Лаурс оглядел Фарамунда с головы до ног:
– Ладно. Я буду в оружейной. Сразу же пошли за мной мальчишку, понял?
– Сделаю, хозяин!
Лаурс ушел, а Громыхало опасливо прислушался к шагам, сказал тихо:
– Да, вид у тебя…
– Бывало и хуже, – ответил Фарамунд хрипло, хотя не думал, что такое с ним бывало. Такое достаточно пережить раз в жизни. – Пора…
Громыхало осторожно освободил ему руки. Ремень на ногах Фарамунд перерезал сам. Лицо его было страшным в застывшей корочке собственной крови. Час назад он сам указал Громыхало, где надрезать кожу так, чтобы выступившая кровь создавала облик как можно более жуткий. Такие же надрезы были и по телу. Громыхало еще удивлялся, откуда он знает, где и как надо надрезать, не был ли сам раньше палачом?

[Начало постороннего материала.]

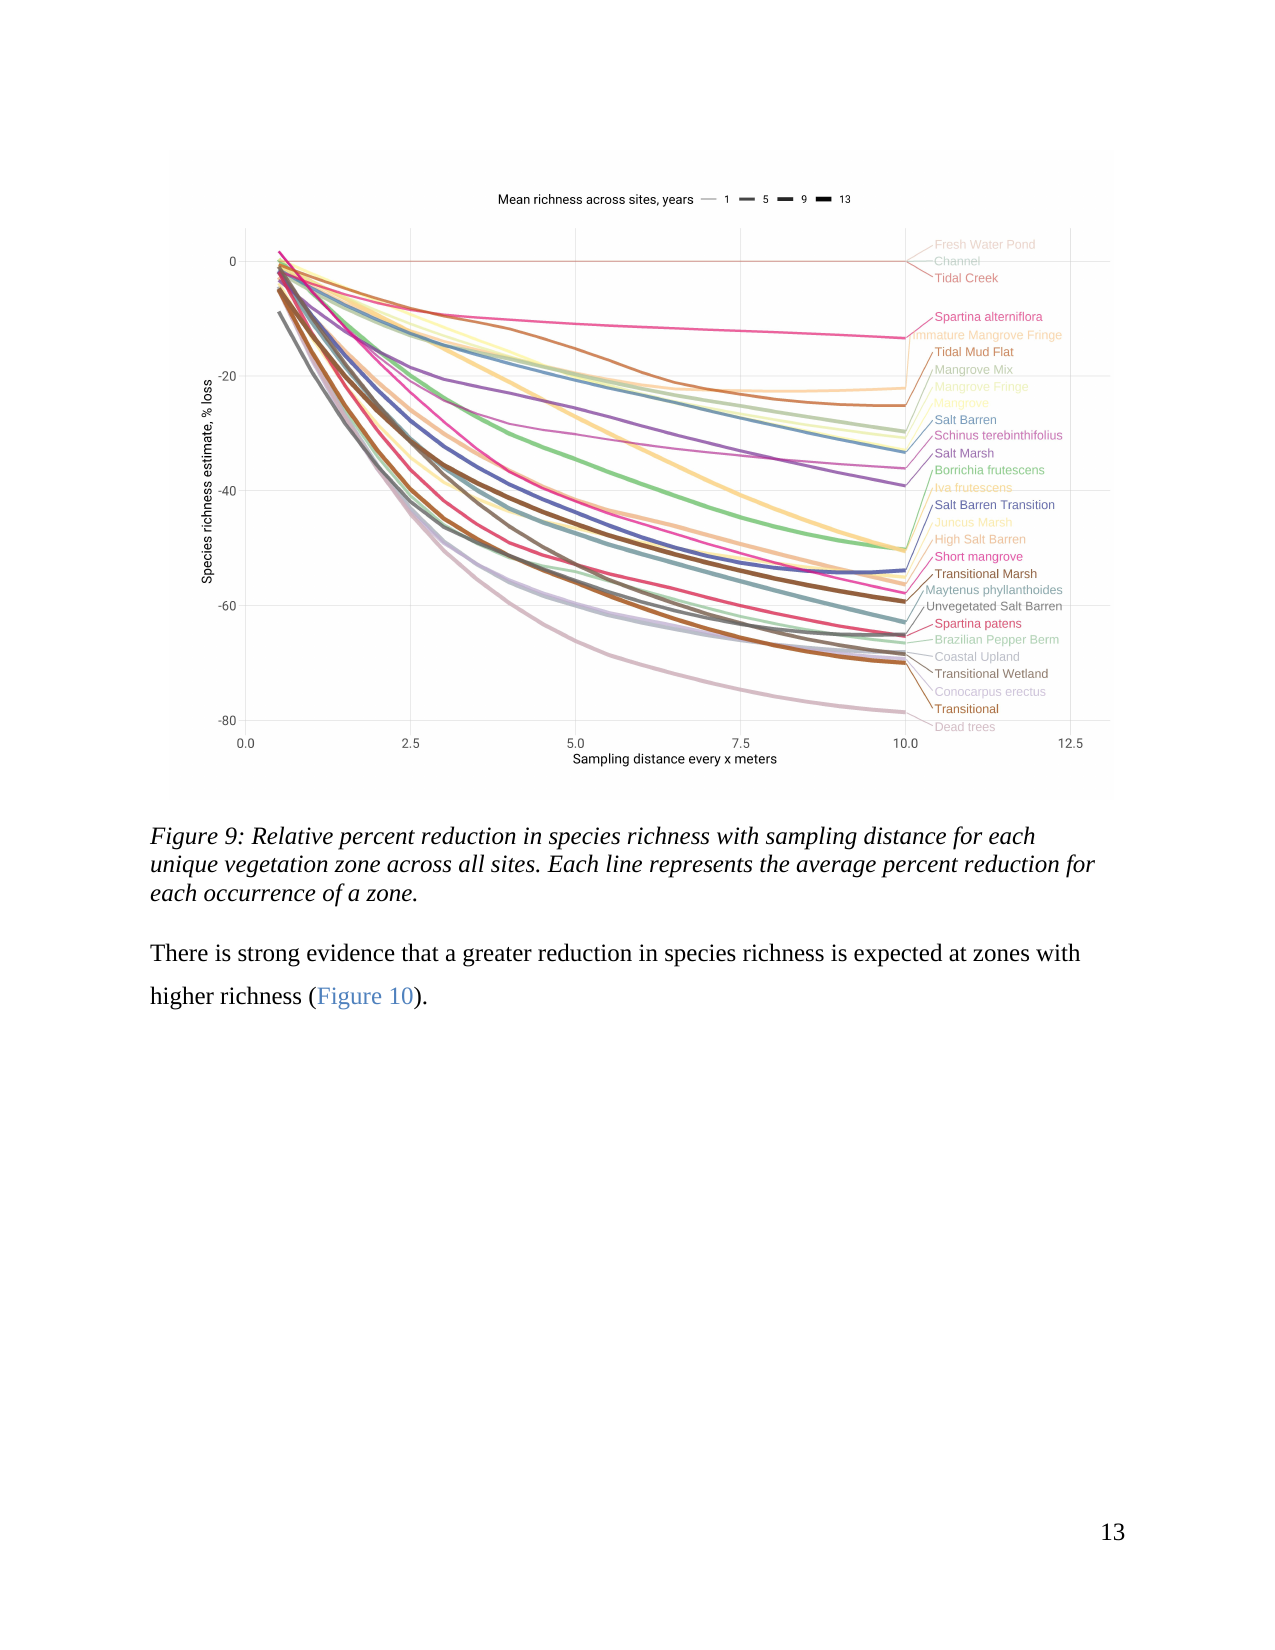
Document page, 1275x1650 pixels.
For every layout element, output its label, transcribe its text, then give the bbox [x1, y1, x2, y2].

Они ушли достаточно легко. Самое трудное было снова двигаться, не привлекая внимания. Громыхало зазвал в пыточную одного из проходивших по двору воинов, сам оглушил, раздел, а из пыточной вышли, пользуясь вечерней полутьмой и пряча лица от факелов.

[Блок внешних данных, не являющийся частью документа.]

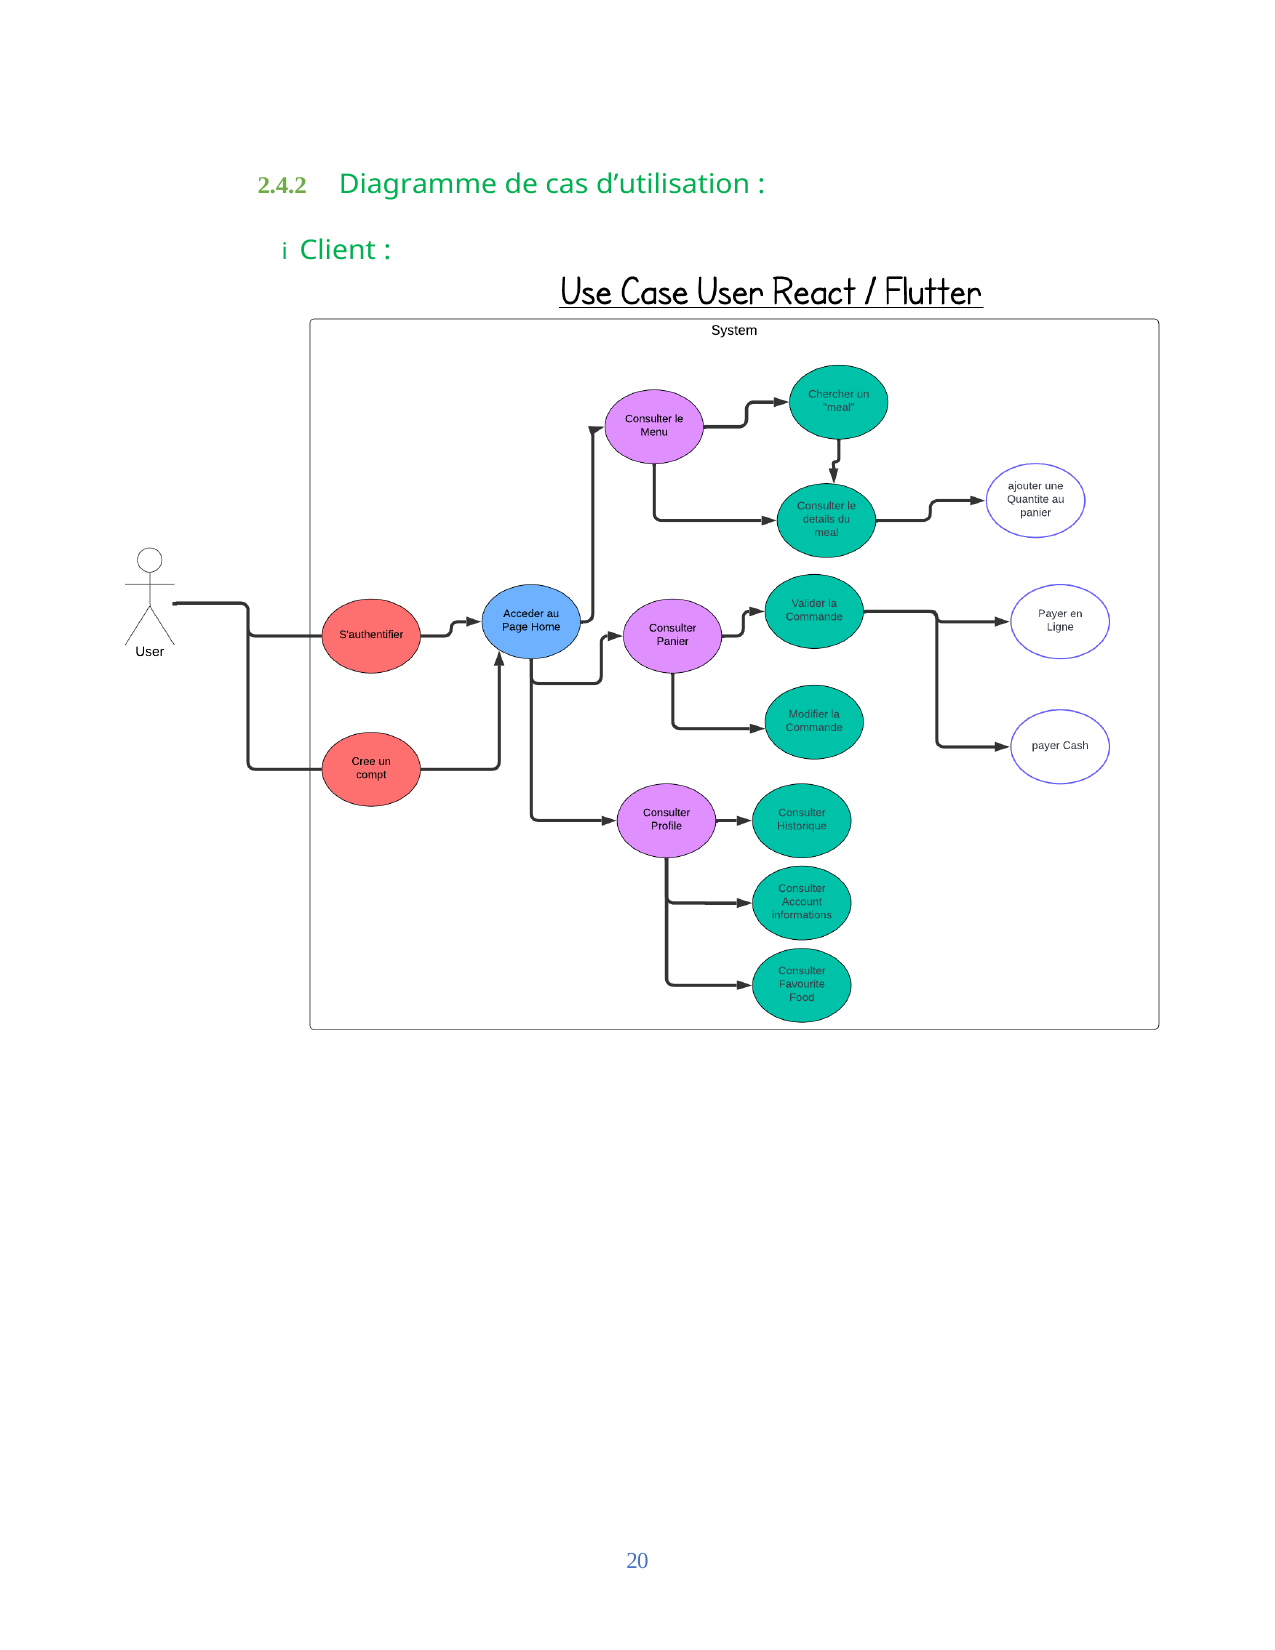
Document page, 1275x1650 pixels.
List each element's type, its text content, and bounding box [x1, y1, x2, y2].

К лесу шли в темноте, Фарамунд факел взять не разрешил. Громыхало удивлялся, как его нынешний вожак чувствует в полной темноте тропку, ведь даже звезд не видать, однако Фарамунд вел, руководствуясь странным, почти звериным чутьем.
Темные деревья раздвинулись, Громыхало рычал, ругался, наконец взмолился:
– Мне сучьями всю рожу раскровянило! Как еще глаза целы?..
– Тогда соснем до рассвета, – донесся из темноты мертвый голос. Громыхало ощутил, насколько бывший пленник измучен. – Утром… все… решим…
Послышалось падение тяжелого тела, хруст ветвей кустарника. Громыхало на ощупь опустился на траву. На листьях уже скапливалась холодная гадкая роса. Одежда быстро отсыревала, по телу пробежала дрожь. На миг ощутил себя дураком, что ушел с этим… В бурге сидел бы перед горящим очагом, грел бы уже не молодые кости.
И только сверкающий сундук с золотом позволил заснуть с неуверенной улыбкой.
Дрожь сотрясала все тело так, что стучали кости. Мокрая одежда прилипла, снизу гадостно воняло. Оказывается, ночью опустился в россыпь гниющих грибов, теперь все тело зудело, щипало и чесалось, а ядовитая слизь, казалось, проникла во внутренности.
– Ну, – выговорил он с трудом, – где… твое… запрятанное… золото?
Тусклый рассвет уже окрасил верхушки деревьев в цвет старого серебра. Небо оставалось серым, затянутым плотным слоем туч. В ветвях перекликались птицы. Фарамунд лежал под стволом могучего дуба, под ним прогибался толстый слой веток. Лицо его вспухло и покрылось кровоподтеками, один глаз едва проглядывал сквозь вздутые веки.
– Золото? – переспросил он.
Одним прыжком оказался на ногах, напряг и распустил мышцы. Громыхало раскрыл глаза шире. Еще вечером этот разбойник выглядел как умирающий, а сейчас будто заново родился, сильный и злой, как дикий кот.
– Да, золото, – повторил он. – Которое у тебя где-то закопано.